## Action item
Using the listing below, copy every line that mentions "presenta".

______

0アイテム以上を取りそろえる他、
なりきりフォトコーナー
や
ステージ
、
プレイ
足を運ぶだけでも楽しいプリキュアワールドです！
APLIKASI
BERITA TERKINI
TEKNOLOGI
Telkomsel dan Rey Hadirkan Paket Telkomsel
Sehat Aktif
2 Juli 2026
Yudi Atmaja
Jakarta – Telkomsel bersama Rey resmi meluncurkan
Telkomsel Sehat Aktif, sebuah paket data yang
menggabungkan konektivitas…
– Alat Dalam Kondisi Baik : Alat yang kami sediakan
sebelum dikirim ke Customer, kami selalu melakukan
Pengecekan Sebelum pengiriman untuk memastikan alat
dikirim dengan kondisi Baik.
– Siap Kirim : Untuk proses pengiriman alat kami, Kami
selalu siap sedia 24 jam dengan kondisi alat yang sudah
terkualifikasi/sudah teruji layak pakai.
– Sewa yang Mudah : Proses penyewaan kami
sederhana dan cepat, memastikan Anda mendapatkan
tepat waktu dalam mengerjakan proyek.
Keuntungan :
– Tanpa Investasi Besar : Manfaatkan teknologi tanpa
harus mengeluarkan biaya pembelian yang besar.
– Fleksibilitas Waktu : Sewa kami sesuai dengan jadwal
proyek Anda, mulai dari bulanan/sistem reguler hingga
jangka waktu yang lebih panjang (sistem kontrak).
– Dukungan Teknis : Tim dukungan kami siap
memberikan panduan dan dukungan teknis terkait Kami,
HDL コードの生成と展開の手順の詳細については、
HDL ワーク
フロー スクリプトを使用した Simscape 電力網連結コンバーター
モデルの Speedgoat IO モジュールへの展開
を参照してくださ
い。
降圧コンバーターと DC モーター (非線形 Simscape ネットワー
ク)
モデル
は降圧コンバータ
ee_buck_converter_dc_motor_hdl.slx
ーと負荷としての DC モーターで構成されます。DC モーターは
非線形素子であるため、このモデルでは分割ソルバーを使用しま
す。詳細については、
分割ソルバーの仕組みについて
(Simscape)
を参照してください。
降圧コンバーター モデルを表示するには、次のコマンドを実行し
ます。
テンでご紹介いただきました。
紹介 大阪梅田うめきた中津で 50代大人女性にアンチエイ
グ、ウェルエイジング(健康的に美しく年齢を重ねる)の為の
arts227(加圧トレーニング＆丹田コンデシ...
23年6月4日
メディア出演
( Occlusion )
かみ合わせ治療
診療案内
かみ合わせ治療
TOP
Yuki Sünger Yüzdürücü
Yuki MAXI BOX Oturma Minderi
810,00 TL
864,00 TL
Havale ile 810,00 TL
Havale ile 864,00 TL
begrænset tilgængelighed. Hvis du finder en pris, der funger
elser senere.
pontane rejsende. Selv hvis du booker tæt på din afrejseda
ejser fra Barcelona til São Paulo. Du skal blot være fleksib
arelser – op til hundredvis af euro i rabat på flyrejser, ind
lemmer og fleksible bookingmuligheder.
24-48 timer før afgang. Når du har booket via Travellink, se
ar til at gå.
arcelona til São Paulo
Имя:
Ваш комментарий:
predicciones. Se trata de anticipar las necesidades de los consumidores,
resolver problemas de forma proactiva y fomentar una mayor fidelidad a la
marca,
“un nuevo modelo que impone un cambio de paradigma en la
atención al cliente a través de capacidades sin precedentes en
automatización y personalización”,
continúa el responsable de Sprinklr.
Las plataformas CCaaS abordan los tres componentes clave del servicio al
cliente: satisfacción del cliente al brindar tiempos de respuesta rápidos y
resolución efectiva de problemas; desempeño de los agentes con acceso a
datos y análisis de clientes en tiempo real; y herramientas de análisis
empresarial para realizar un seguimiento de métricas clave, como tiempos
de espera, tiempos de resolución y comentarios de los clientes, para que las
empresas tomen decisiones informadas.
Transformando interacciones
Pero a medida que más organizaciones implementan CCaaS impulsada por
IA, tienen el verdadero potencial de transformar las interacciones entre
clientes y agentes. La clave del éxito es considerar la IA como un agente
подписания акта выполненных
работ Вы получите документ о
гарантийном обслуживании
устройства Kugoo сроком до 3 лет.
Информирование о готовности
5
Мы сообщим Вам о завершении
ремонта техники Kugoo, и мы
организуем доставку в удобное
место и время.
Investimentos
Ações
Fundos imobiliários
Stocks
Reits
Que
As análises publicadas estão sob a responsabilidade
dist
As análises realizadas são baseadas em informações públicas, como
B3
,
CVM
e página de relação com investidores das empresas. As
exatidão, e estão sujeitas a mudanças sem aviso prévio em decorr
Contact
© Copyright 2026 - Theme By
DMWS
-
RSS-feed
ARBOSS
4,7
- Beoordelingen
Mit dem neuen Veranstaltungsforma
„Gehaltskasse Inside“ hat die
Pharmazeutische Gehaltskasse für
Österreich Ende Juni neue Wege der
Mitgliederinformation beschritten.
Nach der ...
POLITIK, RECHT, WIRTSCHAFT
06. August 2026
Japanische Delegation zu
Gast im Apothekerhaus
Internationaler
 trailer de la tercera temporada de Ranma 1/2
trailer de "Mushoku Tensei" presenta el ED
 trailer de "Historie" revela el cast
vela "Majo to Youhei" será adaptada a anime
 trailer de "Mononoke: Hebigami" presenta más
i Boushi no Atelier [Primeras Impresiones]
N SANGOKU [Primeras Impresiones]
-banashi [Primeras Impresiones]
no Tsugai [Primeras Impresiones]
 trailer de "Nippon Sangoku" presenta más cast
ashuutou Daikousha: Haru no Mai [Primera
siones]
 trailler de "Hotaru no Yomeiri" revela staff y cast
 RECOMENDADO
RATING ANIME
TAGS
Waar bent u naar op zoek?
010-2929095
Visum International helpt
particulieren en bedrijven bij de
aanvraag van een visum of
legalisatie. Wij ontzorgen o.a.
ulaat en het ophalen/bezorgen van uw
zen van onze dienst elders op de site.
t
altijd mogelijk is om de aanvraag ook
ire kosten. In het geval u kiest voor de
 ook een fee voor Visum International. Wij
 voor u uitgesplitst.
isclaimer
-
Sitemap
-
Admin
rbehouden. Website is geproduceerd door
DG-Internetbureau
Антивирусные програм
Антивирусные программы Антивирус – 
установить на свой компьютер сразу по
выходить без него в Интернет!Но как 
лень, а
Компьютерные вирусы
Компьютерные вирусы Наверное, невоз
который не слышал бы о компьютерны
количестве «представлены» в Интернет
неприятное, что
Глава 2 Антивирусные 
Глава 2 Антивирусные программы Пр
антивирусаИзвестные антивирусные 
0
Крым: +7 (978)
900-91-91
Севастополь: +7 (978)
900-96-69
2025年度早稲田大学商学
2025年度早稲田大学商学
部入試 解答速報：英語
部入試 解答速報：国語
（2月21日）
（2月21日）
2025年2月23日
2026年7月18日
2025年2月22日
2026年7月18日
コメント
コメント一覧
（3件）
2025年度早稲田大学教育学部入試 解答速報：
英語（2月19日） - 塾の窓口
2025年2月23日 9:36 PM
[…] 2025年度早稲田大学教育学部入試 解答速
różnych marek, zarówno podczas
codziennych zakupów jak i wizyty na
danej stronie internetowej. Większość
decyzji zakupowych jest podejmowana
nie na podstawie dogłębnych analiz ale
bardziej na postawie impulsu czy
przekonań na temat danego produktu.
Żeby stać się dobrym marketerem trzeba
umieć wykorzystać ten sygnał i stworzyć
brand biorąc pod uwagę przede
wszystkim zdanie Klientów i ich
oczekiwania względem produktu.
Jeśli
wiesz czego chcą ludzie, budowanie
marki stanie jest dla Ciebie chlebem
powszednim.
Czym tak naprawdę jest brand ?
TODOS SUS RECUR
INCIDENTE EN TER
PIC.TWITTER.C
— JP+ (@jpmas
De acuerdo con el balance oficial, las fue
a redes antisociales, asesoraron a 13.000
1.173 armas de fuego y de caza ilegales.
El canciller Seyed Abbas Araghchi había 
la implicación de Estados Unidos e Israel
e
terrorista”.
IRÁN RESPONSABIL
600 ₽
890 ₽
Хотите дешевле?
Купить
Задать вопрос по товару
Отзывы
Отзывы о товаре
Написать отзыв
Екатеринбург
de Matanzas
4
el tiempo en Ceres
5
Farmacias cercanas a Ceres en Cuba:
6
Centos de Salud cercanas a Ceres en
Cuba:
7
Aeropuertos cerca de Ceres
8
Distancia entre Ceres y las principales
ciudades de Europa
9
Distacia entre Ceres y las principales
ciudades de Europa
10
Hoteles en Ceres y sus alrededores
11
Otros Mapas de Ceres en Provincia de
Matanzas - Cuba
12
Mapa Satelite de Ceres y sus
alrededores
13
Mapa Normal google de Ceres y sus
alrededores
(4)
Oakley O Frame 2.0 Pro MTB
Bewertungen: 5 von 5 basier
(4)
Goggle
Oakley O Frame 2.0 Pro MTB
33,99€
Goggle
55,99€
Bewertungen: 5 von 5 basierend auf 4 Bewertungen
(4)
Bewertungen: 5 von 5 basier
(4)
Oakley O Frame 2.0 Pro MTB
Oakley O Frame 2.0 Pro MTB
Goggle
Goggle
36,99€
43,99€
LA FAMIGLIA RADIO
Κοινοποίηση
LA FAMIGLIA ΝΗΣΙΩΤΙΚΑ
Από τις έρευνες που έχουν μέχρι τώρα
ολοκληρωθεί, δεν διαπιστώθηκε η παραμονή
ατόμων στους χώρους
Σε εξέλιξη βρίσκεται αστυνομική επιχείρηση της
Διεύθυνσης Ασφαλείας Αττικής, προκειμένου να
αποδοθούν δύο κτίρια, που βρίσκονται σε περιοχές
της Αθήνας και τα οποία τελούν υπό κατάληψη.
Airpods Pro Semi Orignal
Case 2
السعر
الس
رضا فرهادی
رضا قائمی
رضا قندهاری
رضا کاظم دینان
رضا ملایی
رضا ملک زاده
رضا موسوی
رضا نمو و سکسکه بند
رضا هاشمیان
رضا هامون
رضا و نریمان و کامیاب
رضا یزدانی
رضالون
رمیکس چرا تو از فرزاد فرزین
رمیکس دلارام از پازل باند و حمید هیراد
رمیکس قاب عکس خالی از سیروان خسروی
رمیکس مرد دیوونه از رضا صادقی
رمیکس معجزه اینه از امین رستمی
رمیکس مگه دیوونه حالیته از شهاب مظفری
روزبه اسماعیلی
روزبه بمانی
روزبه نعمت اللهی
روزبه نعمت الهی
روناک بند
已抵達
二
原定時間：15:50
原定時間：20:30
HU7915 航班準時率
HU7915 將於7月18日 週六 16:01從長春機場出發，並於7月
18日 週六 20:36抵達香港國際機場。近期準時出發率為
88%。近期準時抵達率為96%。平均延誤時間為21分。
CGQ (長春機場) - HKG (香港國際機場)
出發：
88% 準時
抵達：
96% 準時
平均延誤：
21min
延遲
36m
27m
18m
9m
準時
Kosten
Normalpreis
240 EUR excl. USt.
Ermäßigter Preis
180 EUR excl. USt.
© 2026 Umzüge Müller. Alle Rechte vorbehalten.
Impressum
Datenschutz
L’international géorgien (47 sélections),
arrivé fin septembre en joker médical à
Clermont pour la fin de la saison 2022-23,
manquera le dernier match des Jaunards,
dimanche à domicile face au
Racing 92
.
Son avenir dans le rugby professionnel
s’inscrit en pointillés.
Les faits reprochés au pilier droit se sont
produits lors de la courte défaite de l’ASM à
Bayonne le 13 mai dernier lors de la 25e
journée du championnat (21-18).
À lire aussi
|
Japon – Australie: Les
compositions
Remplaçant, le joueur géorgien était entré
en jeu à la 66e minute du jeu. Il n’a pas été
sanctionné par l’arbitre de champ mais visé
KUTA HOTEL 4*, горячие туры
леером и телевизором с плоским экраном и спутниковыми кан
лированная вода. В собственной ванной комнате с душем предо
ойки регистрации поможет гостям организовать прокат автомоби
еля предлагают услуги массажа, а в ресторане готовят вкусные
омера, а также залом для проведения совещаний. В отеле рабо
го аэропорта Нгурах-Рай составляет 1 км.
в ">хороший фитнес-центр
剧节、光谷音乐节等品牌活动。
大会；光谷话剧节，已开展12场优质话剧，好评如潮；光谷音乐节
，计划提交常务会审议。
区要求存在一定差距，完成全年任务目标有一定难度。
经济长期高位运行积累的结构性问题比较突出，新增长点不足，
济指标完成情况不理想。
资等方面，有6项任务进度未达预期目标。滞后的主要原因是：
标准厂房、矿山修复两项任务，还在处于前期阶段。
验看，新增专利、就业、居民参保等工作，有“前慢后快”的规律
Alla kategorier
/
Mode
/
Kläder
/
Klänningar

______

## Answer area
trailer de "Mushoku Tensei" presenta el ED
 trailer de "Mononoke: Hebigami" presenta más
 trailer de "Nippon Sangoku" presenta más cast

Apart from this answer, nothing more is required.